Трудные дни сорок первого | страница 46



.

Помещались на страницах газет и попадавшие в наши руки письма захватчиков, в которых они хвастались своими убийствами, мародерством. Один немецкий ефрейтор приложил к письму список награбленного им: чепчики детские — два, сорочки женские — три, варежки шерстяные — одни… Список большой. Не знаю, успел ли этот мародер отправить домой украденное, но свое он получил — был убит под Смоленском.

Подобные письма, как и другие материалы о бесчинствах оккупантов, оказывали сильное воздействие на красноармейцев. С каждым днем все более жгучей ненавистью проникались они к врагу, который представал перед ними во всем своем зверином обличье.

Надо сказать, что гитлеровцы пытались оказывать идеологическое воздействие на наших воинов. Их самолеты забрасывали в районы обороны соединений армии множество листовок, обещая перебежчикам райскую жизнь. Однако «софетски зольдатен», наскоро прочитав, а то и вовсе не заглядывая в них, употребляли листовки на весьма прозаические нужды, хотя, конечно, на отдельных людей они определенное воздействие оказывали.

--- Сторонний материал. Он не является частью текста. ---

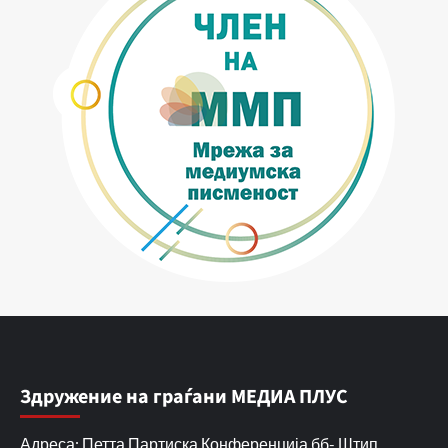
Здружение на граѓани МЕДИА ПЛУС
Адреса: Петта Партиска Конференција бб- Штип,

Но и эти идейные слабаки, как выразился однажды Лобачев, довольно быстро начинали понимать лживость и гнилость геббельсовской пропаганды. Причин тому много, но главное, думаю, мероприятия, проводимые партполитработниками в порядке профилактики.

Одно такое мероприятие стало широко практиковаться после встречи с замполитом 480-го стрелкового полка Ляпуновым. Он поведал мне:

— Иду нынче по окопам и вижу, боец что-то мудрит с немецкой листовкой. Остановился, поинтересовался: что там? «Обычная брехня, — отвечает, — в плен зовут, золотые горы сулят». «Ну и как же?» — «Да вот сочиняю Гитлеру ответ на его приглашение». На обороте листовки боец изобразил здоровенную дулю. Смотрю, другие красноармейцы тоже упражняются — кто в живописи, кто в поэзии, а кто и в прозе, далекой от того, чтобы воспроизвести ее в печати…

После ухода Ляпунова я пригласил редактора многотиражки 152-й стрелковой дивизии «Красное знамя» батальонного комиссара Ф. А. Корнелюка, посоветовал ему поинтересоваться этим красноармейским творчеством и поместить кое-что в газету. Но только из того, чтобы бумага не краснела.

— Так я уже собираю, подборку хочу дать, — заверил Корнелюк.

Подборка получилась интересная, острая, примеру «Красного знамени» последовали другие наши многотиражки.

Бесхитростное, однако же острое творчество, рожденное в самой красноармейской массе, било точно в цель: вызывало ненависть к не просто жестокому, а еще и очень коварному противнику, который с первого же дня войны засылал в наши войска всякого рода провокаторов, шпионов, диверсантов.